(Source records)
+++++
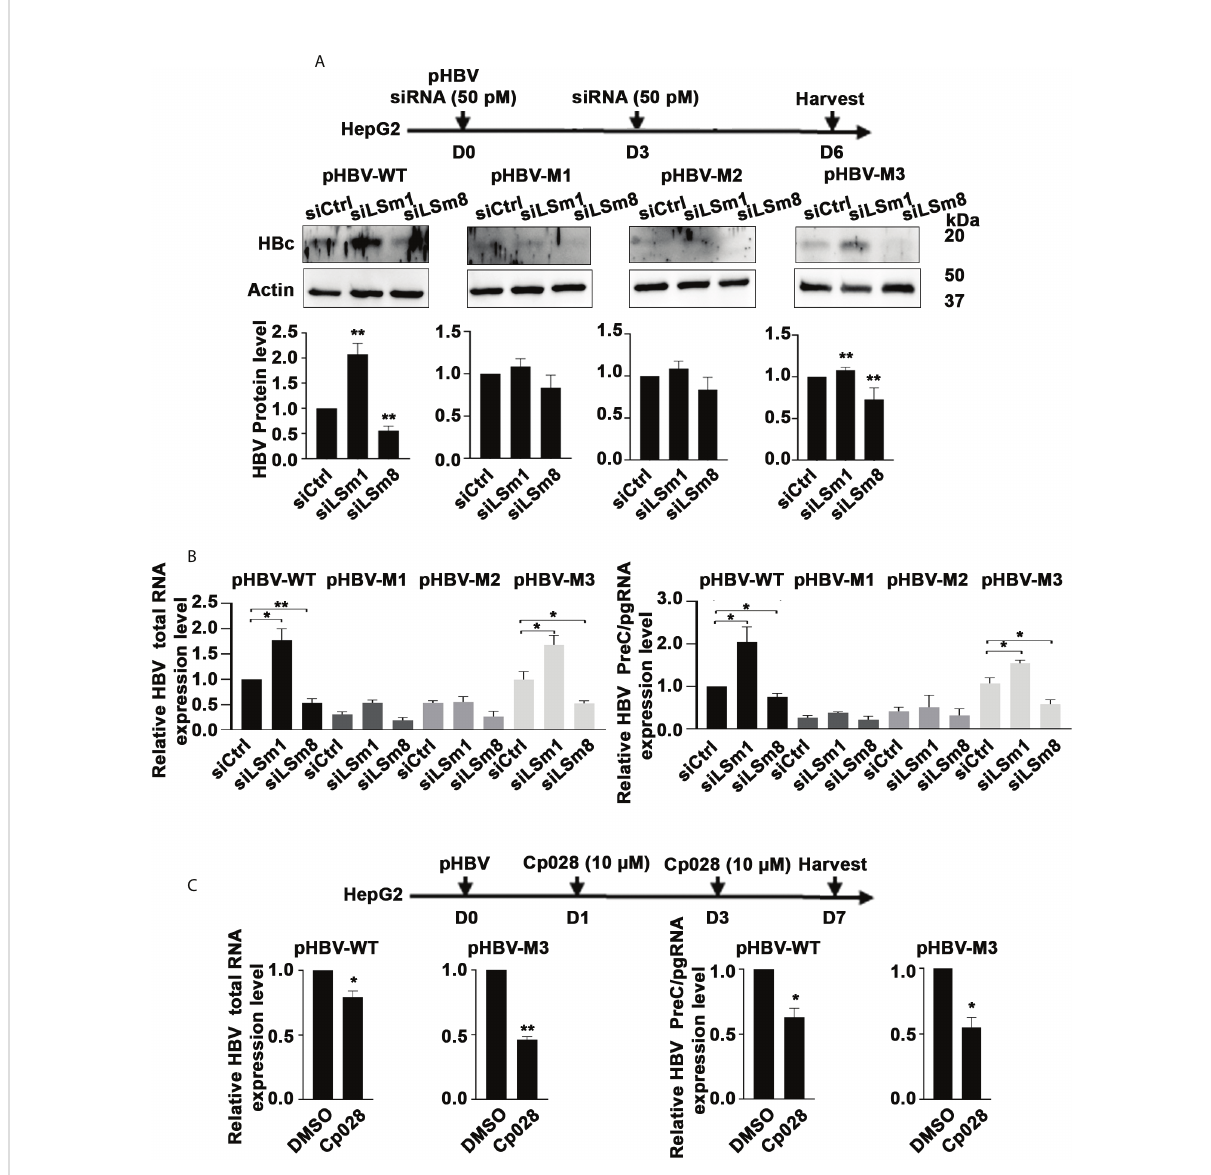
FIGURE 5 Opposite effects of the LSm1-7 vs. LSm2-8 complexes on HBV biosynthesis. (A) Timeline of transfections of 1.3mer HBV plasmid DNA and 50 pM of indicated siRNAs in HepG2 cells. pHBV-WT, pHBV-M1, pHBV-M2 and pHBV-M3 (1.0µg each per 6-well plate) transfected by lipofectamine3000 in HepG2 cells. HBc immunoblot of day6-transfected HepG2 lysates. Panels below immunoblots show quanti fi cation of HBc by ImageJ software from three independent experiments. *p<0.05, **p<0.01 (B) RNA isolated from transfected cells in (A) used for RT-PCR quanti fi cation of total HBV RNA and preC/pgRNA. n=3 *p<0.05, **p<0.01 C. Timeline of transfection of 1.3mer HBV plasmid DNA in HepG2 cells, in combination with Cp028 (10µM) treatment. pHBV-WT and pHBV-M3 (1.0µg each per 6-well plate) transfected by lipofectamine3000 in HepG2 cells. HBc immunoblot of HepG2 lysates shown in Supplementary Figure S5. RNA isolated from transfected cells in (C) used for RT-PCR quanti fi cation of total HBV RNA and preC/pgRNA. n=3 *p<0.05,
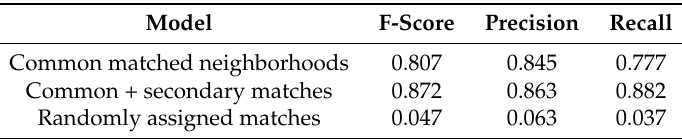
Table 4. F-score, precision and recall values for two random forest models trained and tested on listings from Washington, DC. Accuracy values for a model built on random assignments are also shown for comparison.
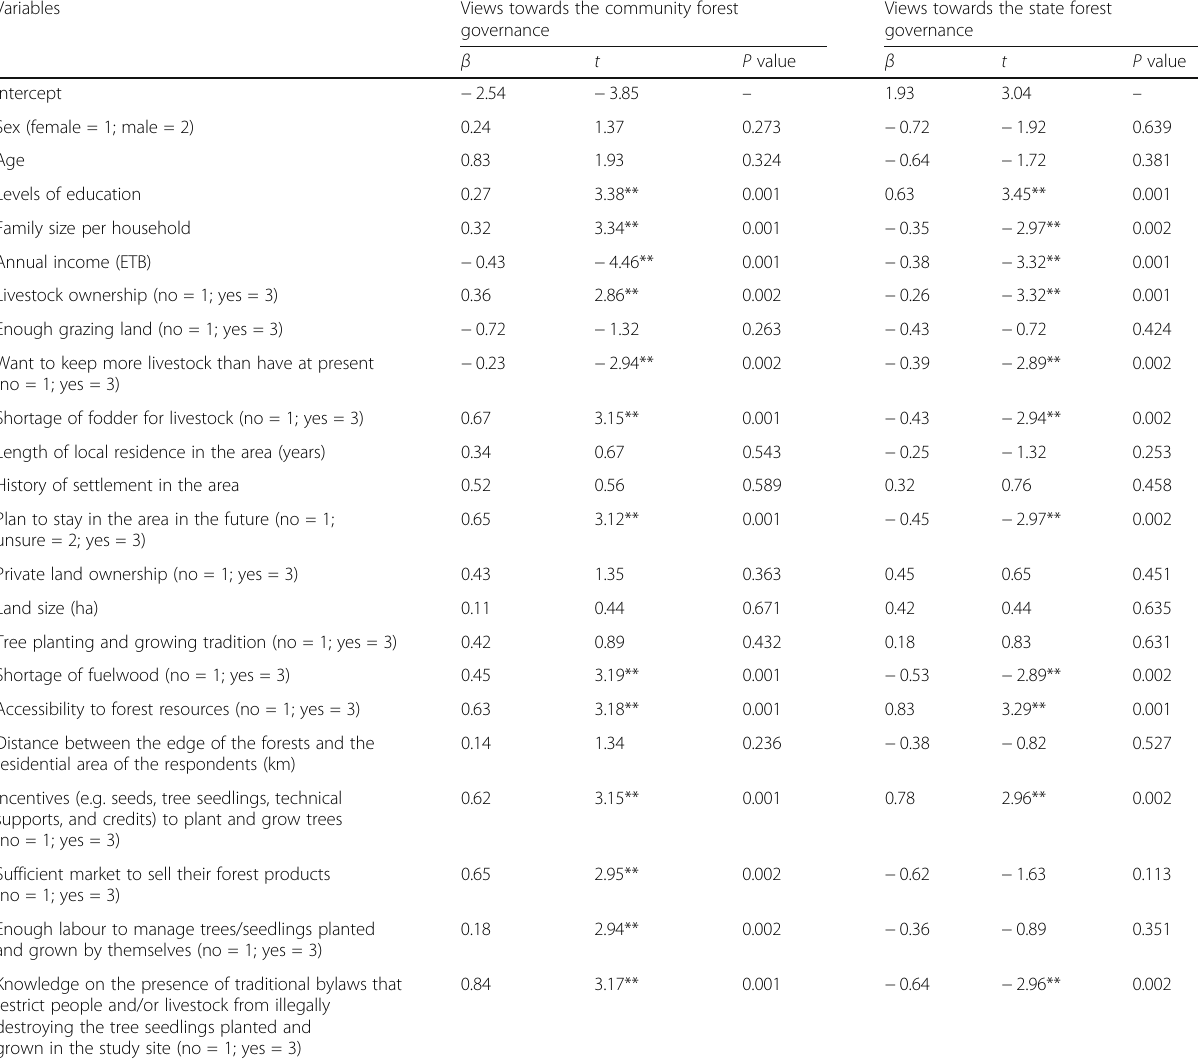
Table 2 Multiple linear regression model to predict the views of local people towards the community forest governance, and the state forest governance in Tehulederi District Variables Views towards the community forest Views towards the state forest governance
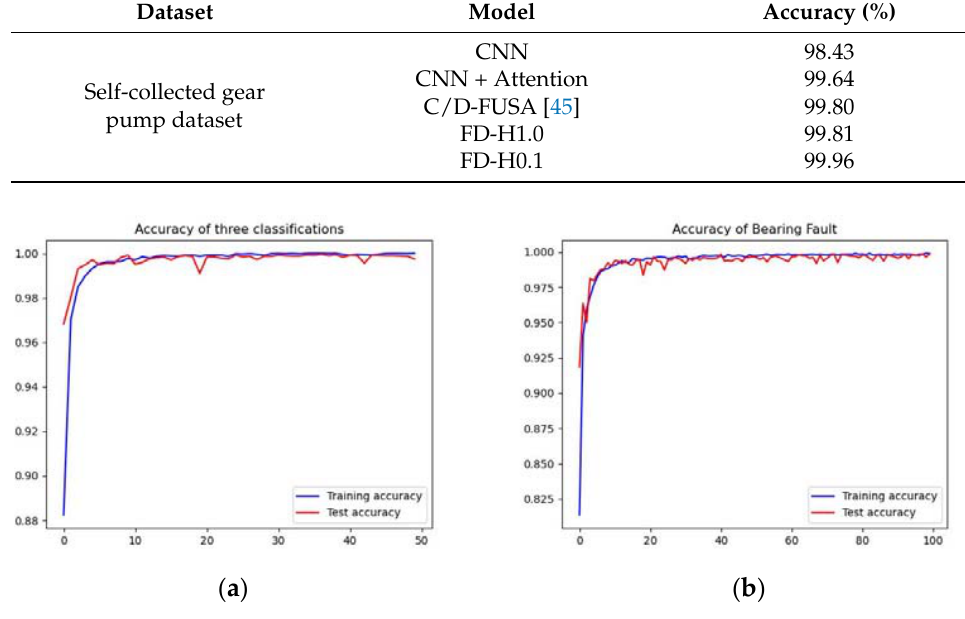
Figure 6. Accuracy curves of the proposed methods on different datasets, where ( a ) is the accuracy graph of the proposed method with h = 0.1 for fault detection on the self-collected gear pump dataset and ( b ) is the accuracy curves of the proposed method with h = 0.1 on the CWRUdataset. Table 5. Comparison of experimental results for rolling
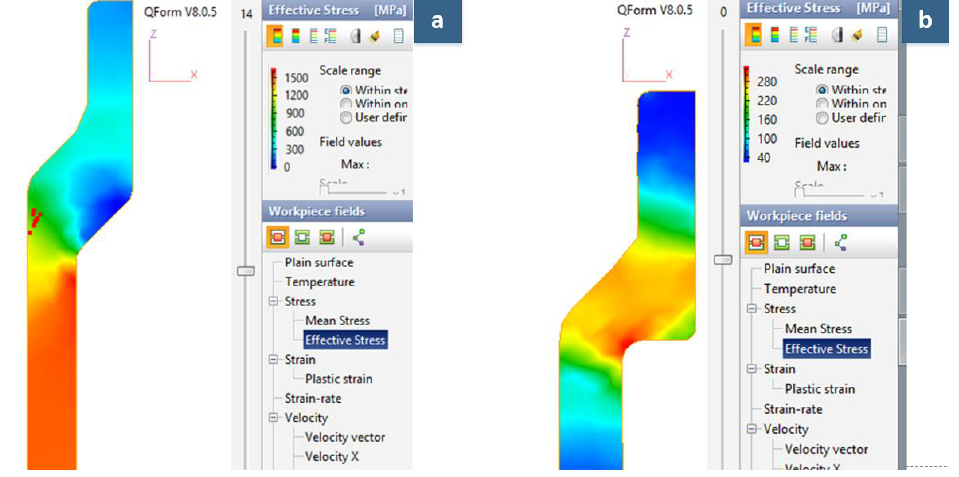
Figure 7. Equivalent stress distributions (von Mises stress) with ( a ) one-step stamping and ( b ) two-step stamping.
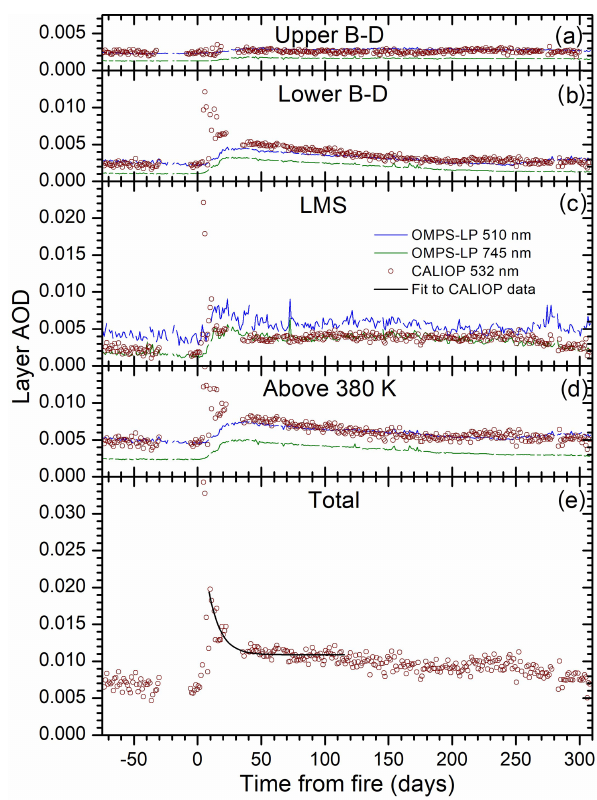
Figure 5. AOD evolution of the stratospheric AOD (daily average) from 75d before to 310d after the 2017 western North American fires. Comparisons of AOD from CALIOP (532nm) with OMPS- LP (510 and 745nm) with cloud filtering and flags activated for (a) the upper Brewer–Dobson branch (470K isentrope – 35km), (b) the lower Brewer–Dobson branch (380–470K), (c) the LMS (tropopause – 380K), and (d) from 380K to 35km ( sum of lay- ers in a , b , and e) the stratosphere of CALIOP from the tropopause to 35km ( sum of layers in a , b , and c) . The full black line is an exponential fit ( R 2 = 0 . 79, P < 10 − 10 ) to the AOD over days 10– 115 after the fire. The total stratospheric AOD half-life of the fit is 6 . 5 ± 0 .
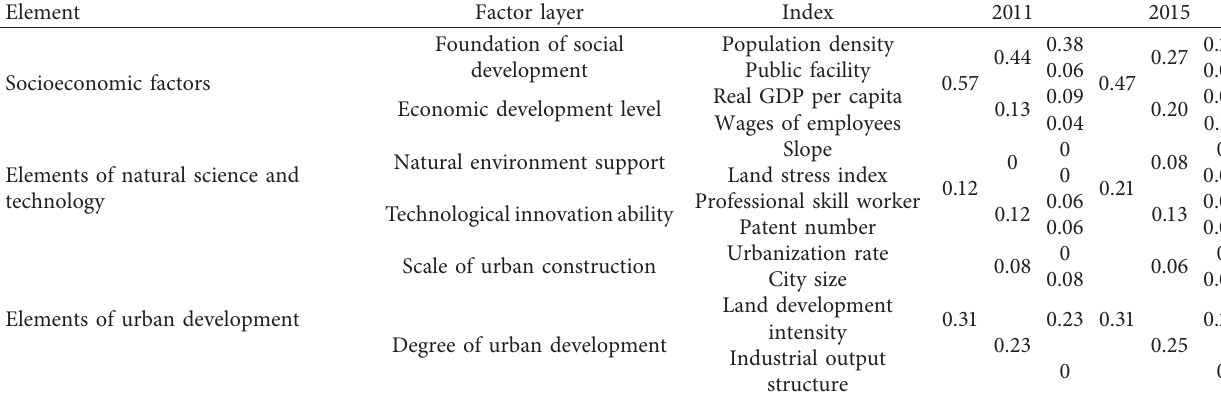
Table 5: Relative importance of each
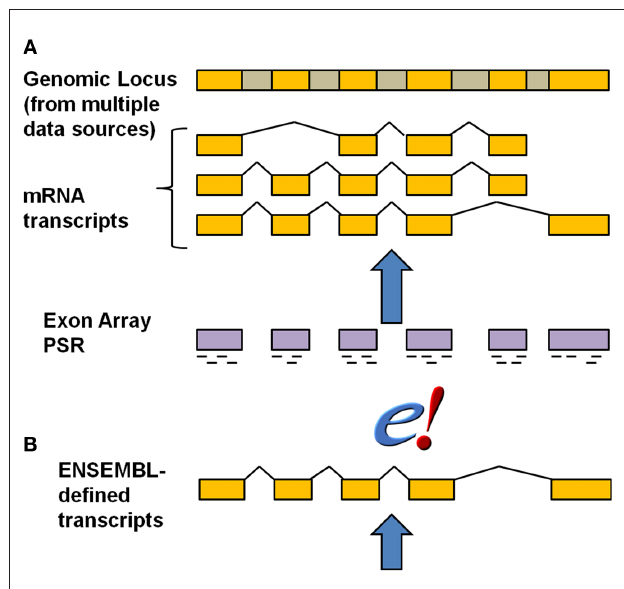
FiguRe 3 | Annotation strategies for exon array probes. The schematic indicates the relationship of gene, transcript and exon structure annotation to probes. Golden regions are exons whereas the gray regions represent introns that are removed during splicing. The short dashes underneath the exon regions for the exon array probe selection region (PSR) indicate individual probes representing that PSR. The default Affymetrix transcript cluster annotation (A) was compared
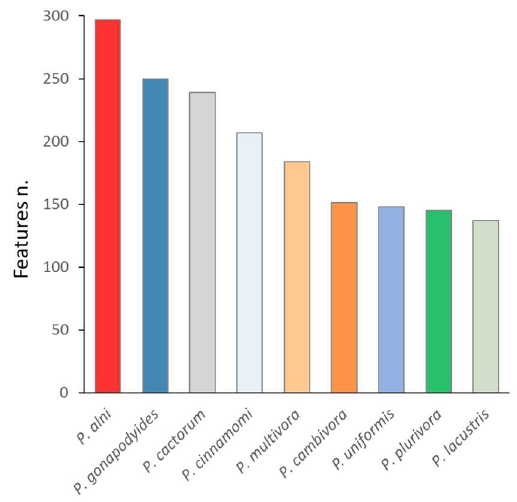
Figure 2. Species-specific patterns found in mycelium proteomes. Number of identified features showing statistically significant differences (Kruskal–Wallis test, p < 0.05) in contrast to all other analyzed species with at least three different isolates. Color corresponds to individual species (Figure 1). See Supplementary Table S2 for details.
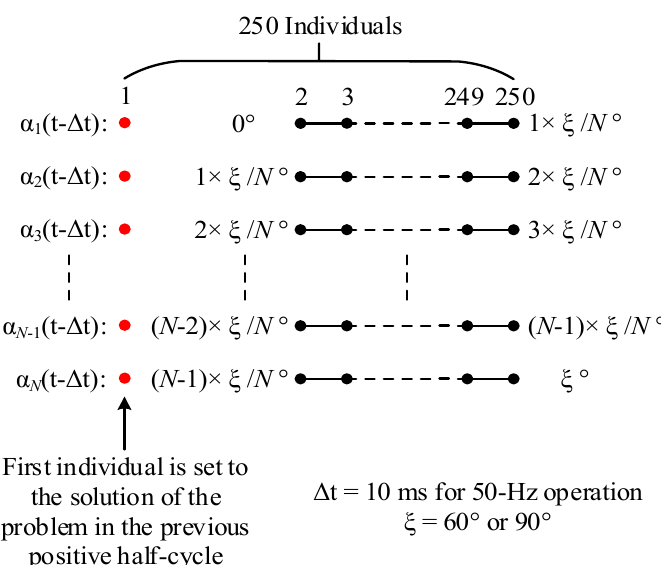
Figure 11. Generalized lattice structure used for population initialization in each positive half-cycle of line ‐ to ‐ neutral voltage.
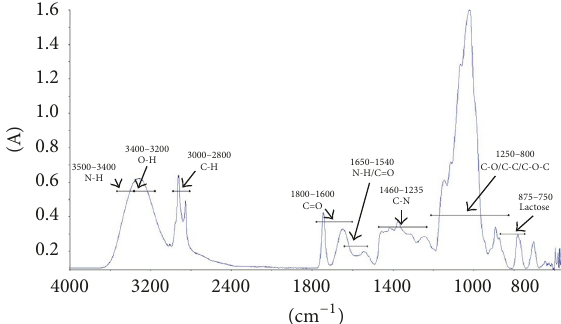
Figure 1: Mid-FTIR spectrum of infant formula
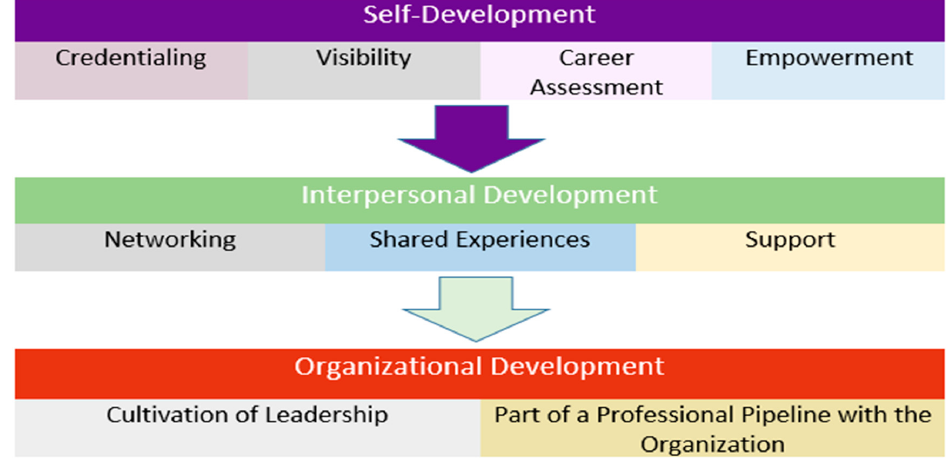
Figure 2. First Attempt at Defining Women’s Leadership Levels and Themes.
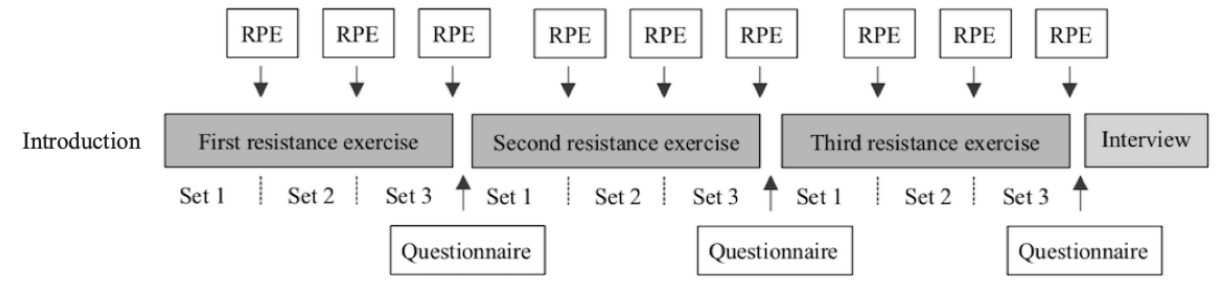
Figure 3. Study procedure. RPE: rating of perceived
+++++
- _Task_
In the data above, how many lines carry the string "different"? Only the number should be given.

- _Written answer_
2